For the most part, education is still an afterthought for state child-welfare agencies. But some are beginning to realize its importance, particularly as studies highlight just how ill-equipped many foster children are to succeed in life. And across the country, a few small programs such as STRIVE, Treehouse in Seattle, and Advocates for Children (AFC) in New York are trying innovative approaches to get foster kids the education they deserve.
While the programs are scattered and have some limitations - STRIVE, for instance, works only in schools with large numbers of foster children - they serve as models for change.
AFC, a group which secures educational access for at-risk kids, started focusing on foster children after a 2000 survey made clear how few of them were having their needs met. A vast majority of kids weren't receiving extra help, even though they were failing classes, and very few of their foster parents were aware of the services they were entitled to.
Since then, AFC has worked with several foster-care agencies to train staff about education, build screening mechanisms to get kids referred to the right programs, and work with individual families. Children under 3, for instance, now automatically get referred to early-intervention programs.

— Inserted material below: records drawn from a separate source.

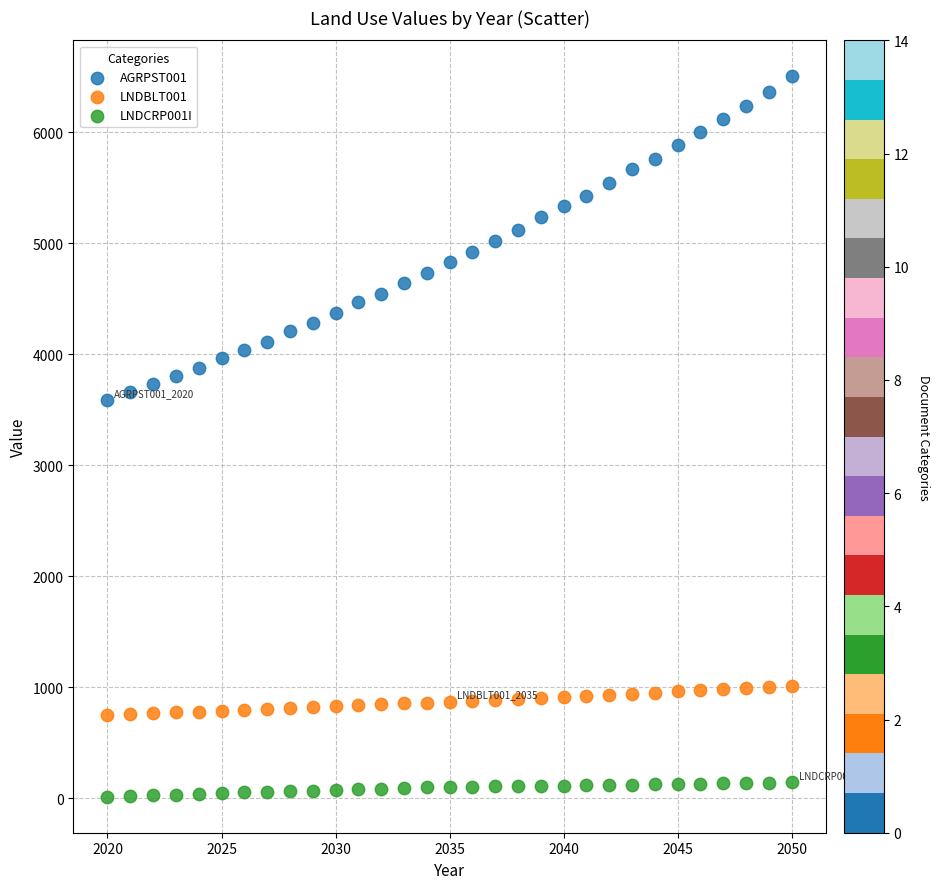

Which series has the widest spread of Y values?

AGRPST001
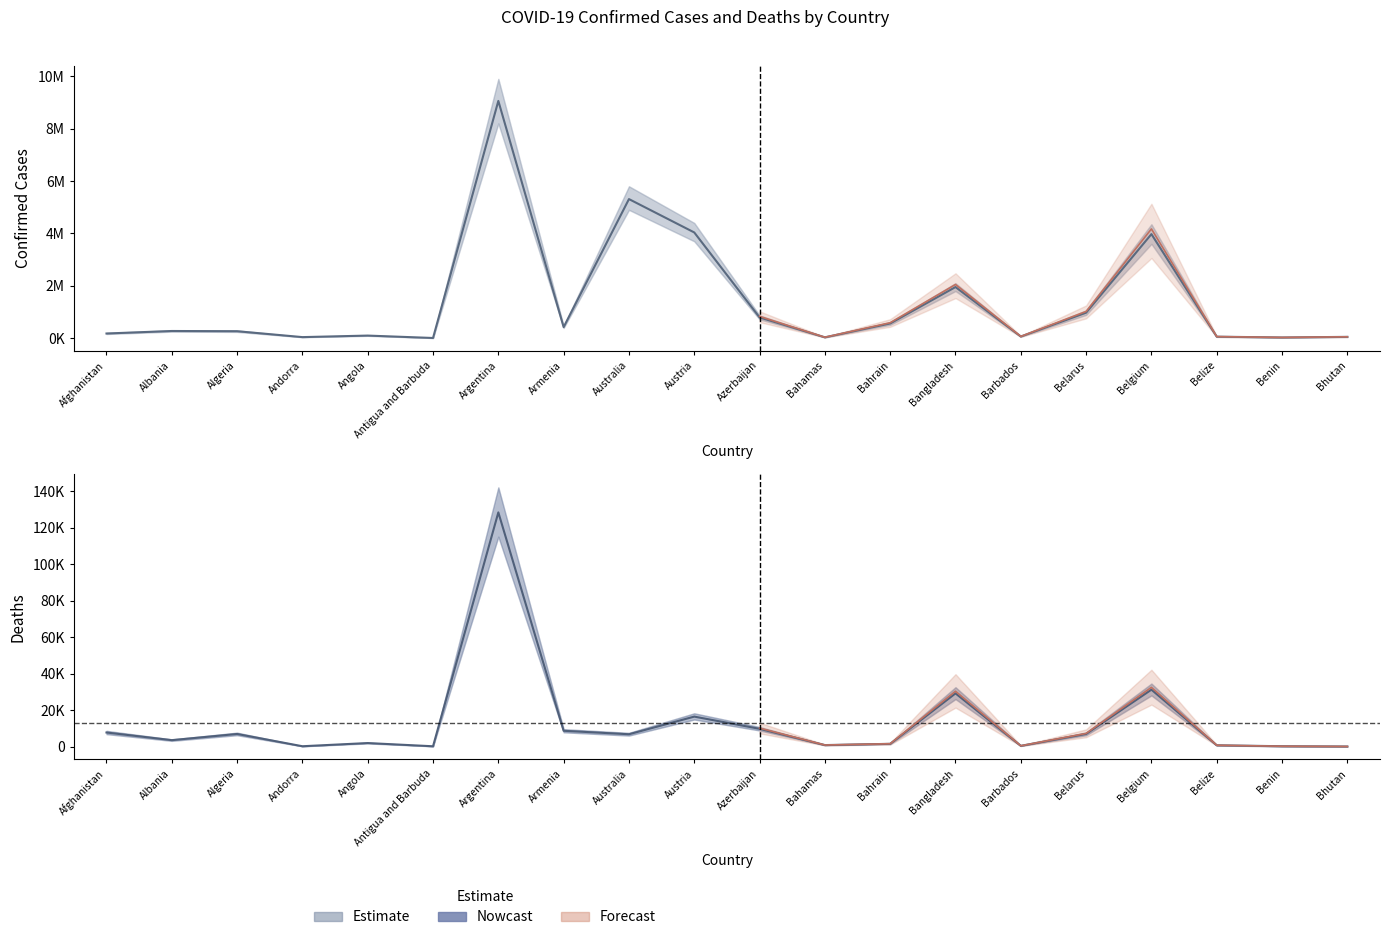

Where does the Nowcast series first go above 6727?

Afghanistan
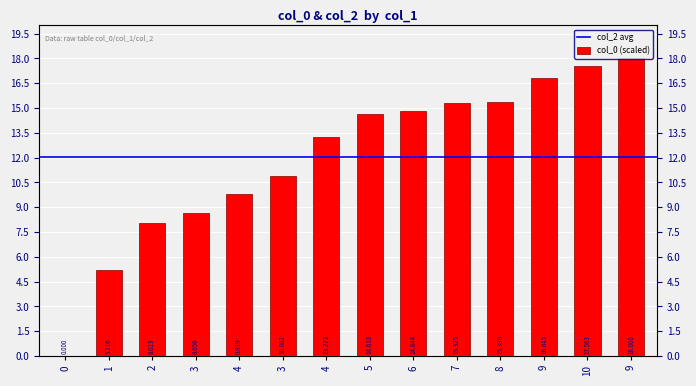

At which label does the data first exceed 14?

5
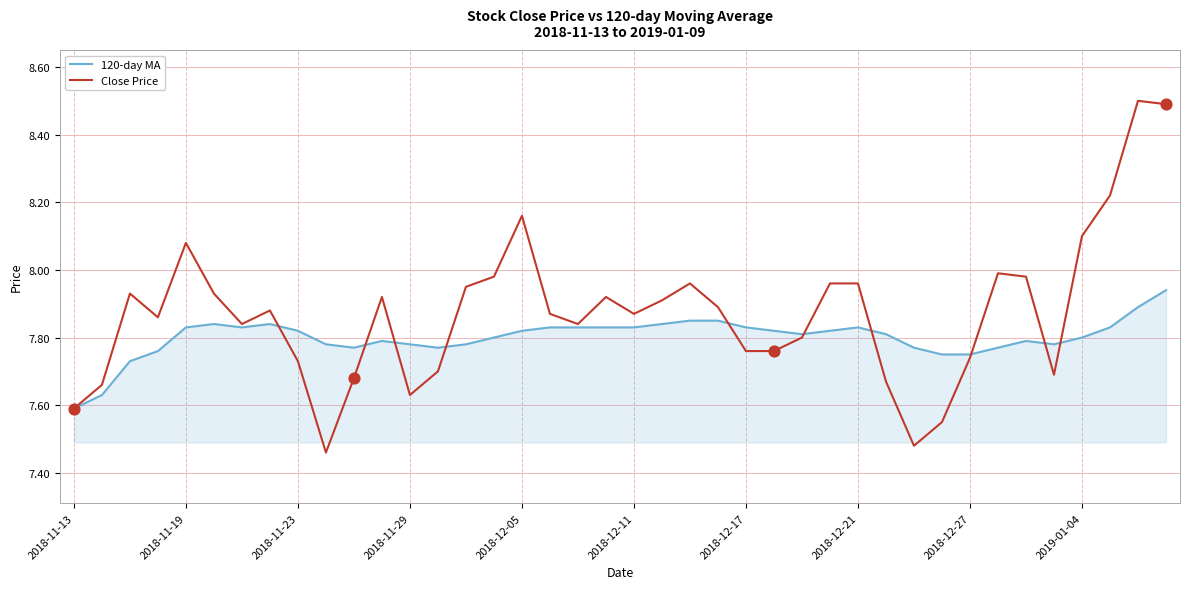

Which series has the widest spread of values?

Close Price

But the challenges are still daunting. Gisela Alvarez, director of AFC's foster-care project, remembers one situation in which a foster parent called when a school refused to enroll two brothers (they had no records). AFC quickly got the boys in school - one in sixth- grade, one in ninth - and sought out the missing paper trail.
During six years in foster care, the brothers had been in seven different homes, in and out of New York City. Both were supposed to be in special ed, but neither had had the extra services for at least two years. They were more than three years behind in all subjects.

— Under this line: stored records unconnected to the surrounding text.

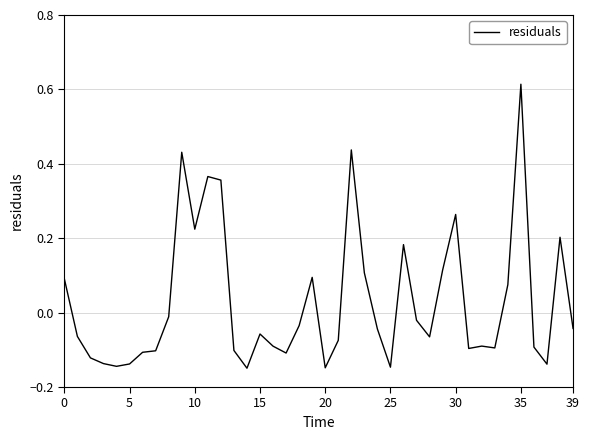

Is this an area chart (filled region under the line)?

No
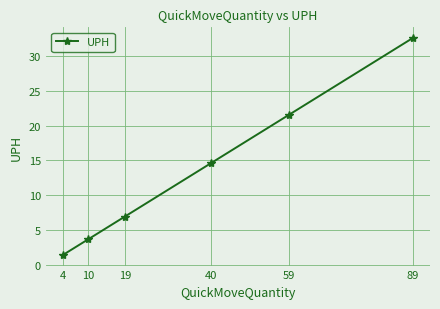

What is the difference between the maximum and minimum values?

31.1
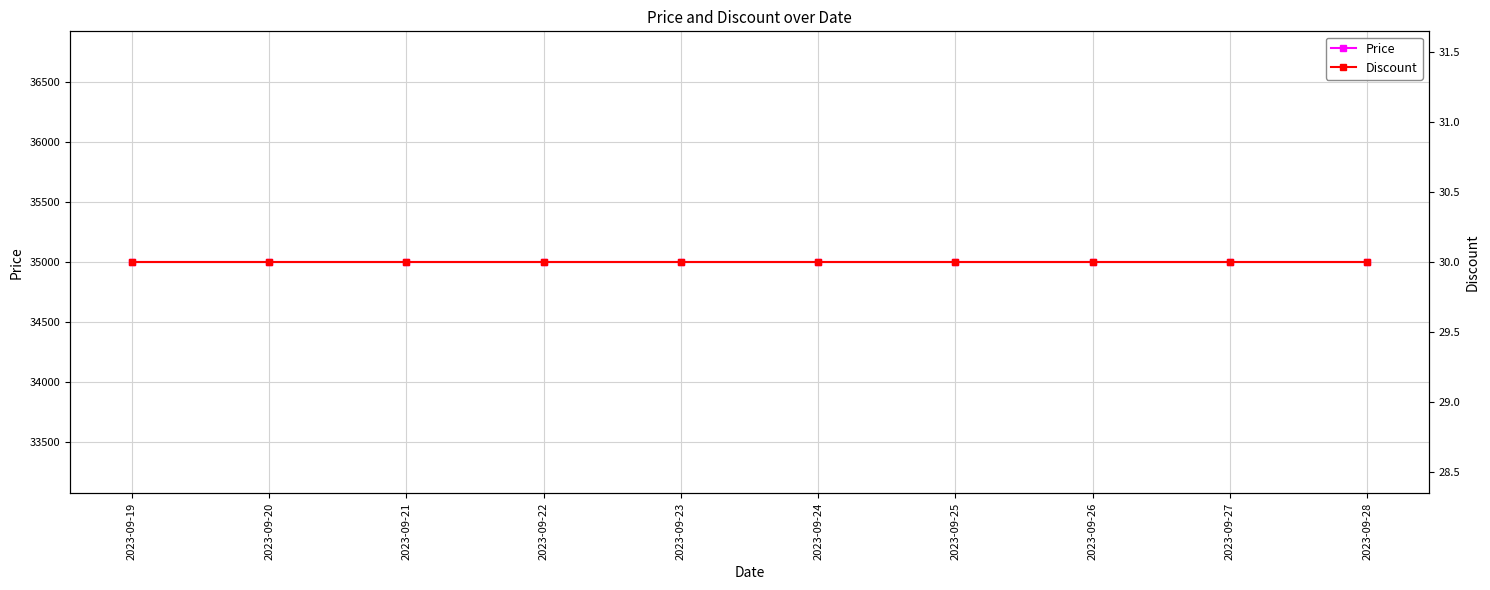

What is the difference between the highest and lowest values at 2023-09-20?

34970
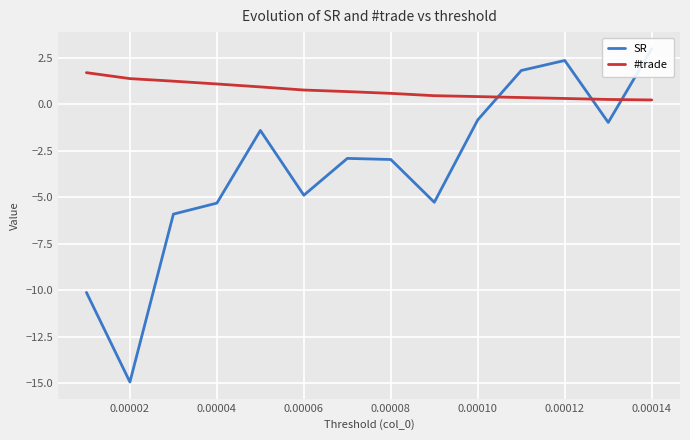

Is it true that SR equals 0.5 at 0.00012?

False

"When we found the records, it turned out the 16-year-old had passed ninth grade, and was repeating it, unnecessarily, for the third time," says Ms. Alvarez. AFC got the boys services, and extra tutoring to compensate for the lost years.
In Chicago, a new focus on education is in part due to a change in the way the state child-welfare agency, IDCFS, views its charges. Since 1997, the state has had marked success in placing children in permanent homes, reducing its rolls from more than 50,000 to about 19,000 children.
But with that success came a recognition that the remaining children most likely will not find homes - they need to be raised, not just temporarily given a roof. Project STRIVE is just one example of the department's new commitment to "well-being" indicators like education.
Its social workers do a little of everything - college-visit trips, help with applications, referring children to the right after-school program, working to minimize school transfers - but say a big piece of their work is simply being there.
Jose, for instance - a child labeled by the school as having behavior problems but a real desire to succeed - stops by the STRIVE office almost every day just to say hi. It's that basic relationship that lays the groundwork when more serious work is needed. Another student calls regularly - and gets help on his college applications - even though he switched to another school earlier this year.
"You can say what you want about curriculum," says Mr. Simpson. "But relationships are what cement things."